The second half of your story is unbelievable. I wrote about this yesterday:FDIC Inviting Public Comment on Legacy Loan Program. FDIC is saying it is an incentive for "healthier banks" but come on they are not going to stop zombie banks like Citi and BofA from double dipping.

Geithner

is a disaster. While obviously they should be nationalizing both Citigroup and BoA immediately, we have this going on instead.

Currently I see them nationalizing only because it dawns on them that say $10 trillion dollars being feed to the banks isn't working out so good.

I mean seriously, whoever coined the term Zombie for banks deserves the analogy of the year award or something..

Good!

If this is what the PPIP is for, then I'm in favor of it.

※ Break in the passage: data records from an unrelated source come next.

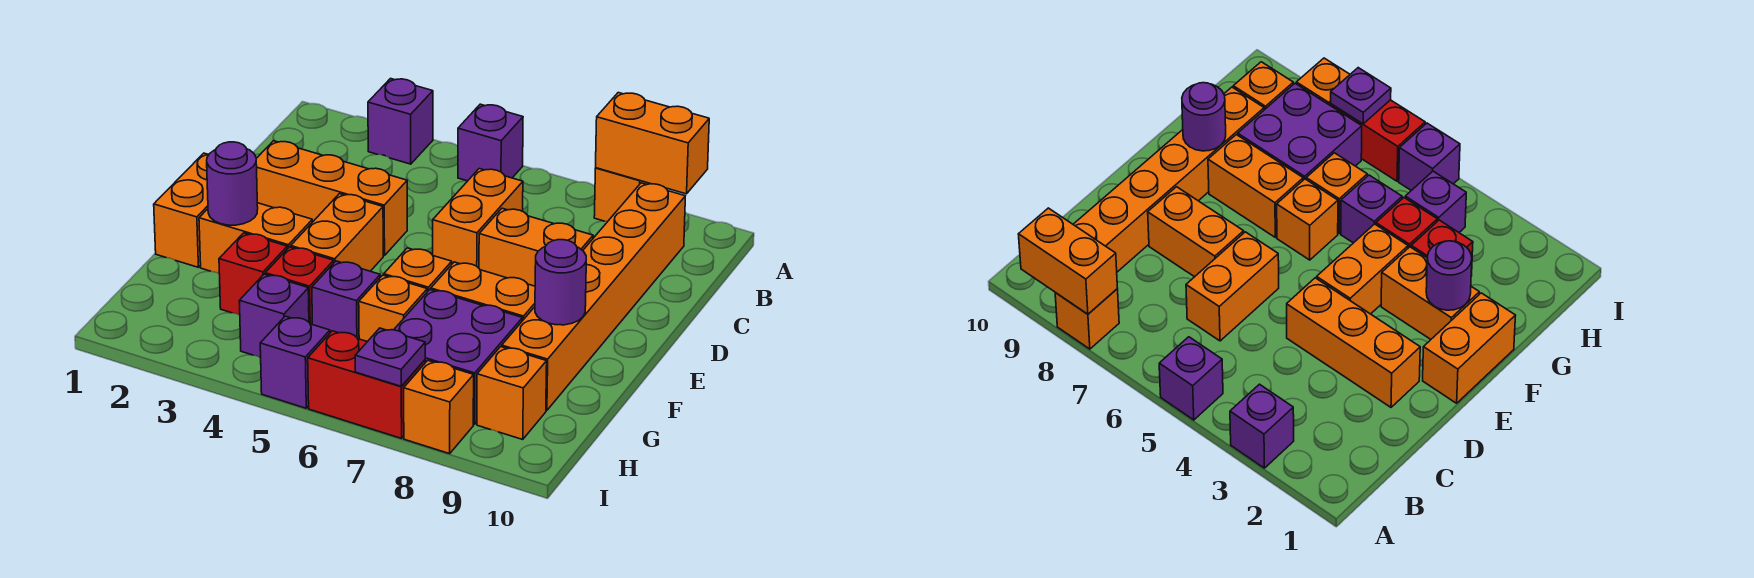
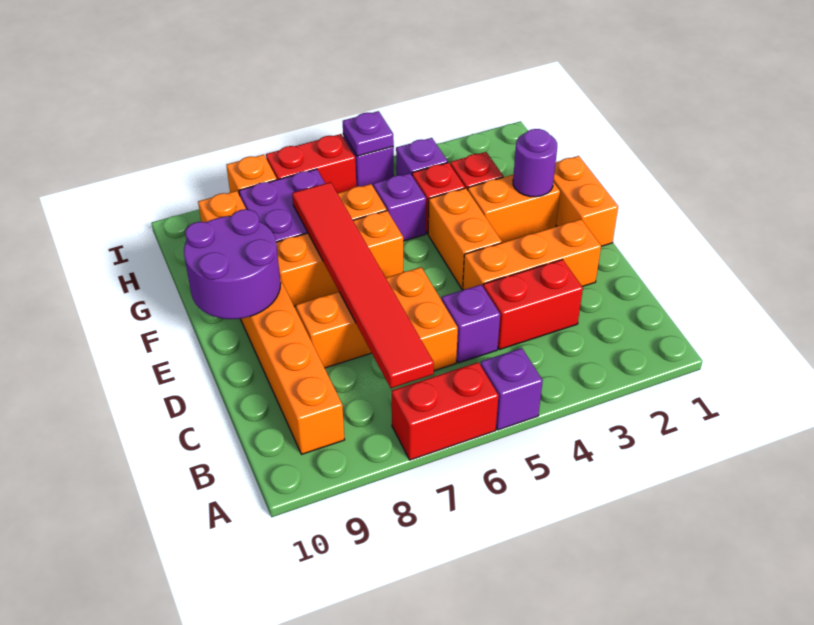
purple 1x1 brick [368,79,433,164] -> purple 1x1 brick moved to [442,285,500,363]
none -> red 1x2 brick [392,362,499,460]
orange 1x1 brick [594,168,650,221] -> none
orange 1x2 brick [596,93,709,194] -> none
none -> red 1x6 tile [292,182,434,388]
none -> red 1x2 brick [483,259,583,350]
purple 1x1 round brick [535,240,586,325] -> purple 2x2 round brick [184,209,281,319]
purple 1x1 plate [355,328,425,386] -> purple 1x1 plate moved to [343,111,394,156]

If - again IF - it's going to be used for honest price discover (32 cents on the dollar) rather than stealth subsidy (86 cents on the dollar) then that's a wonderful thing that we should all support...and in fact, a thing that's not at all incompatible with sterner measures, like nationalization.

Geithner is a theoretician

Geithner is a theoretician and ultimately belongs in academia or in the backroom of a policy draft center. He's more analyst than leader. So, his days are numbered.

Are you kidding?

Then he flunked 101. I'm sorry but the real theoreticians are the ones analyzing this plan to be the ultimate taxpayer ripoff.

According to this article

Geithner is at the very least (or most depending on how you look at it) a puppetfor the financial oligarchy.

I like this part:

Although Geithner repeatedly raised concerns about the failure of banks to understand their risks, including those taken through derivatives, he and the Federal Reserve system did not act with enough force to blunt the troubles that ensued. That was largely because he and other regulators relied too much on assurances from senior banking executives that their firms were safe and sound, according to interviews and a review of documents by The Washington Post and the nonprofit journalism organization ProPublica.

He doesn't know what it means to protect the interests of the taxpayers.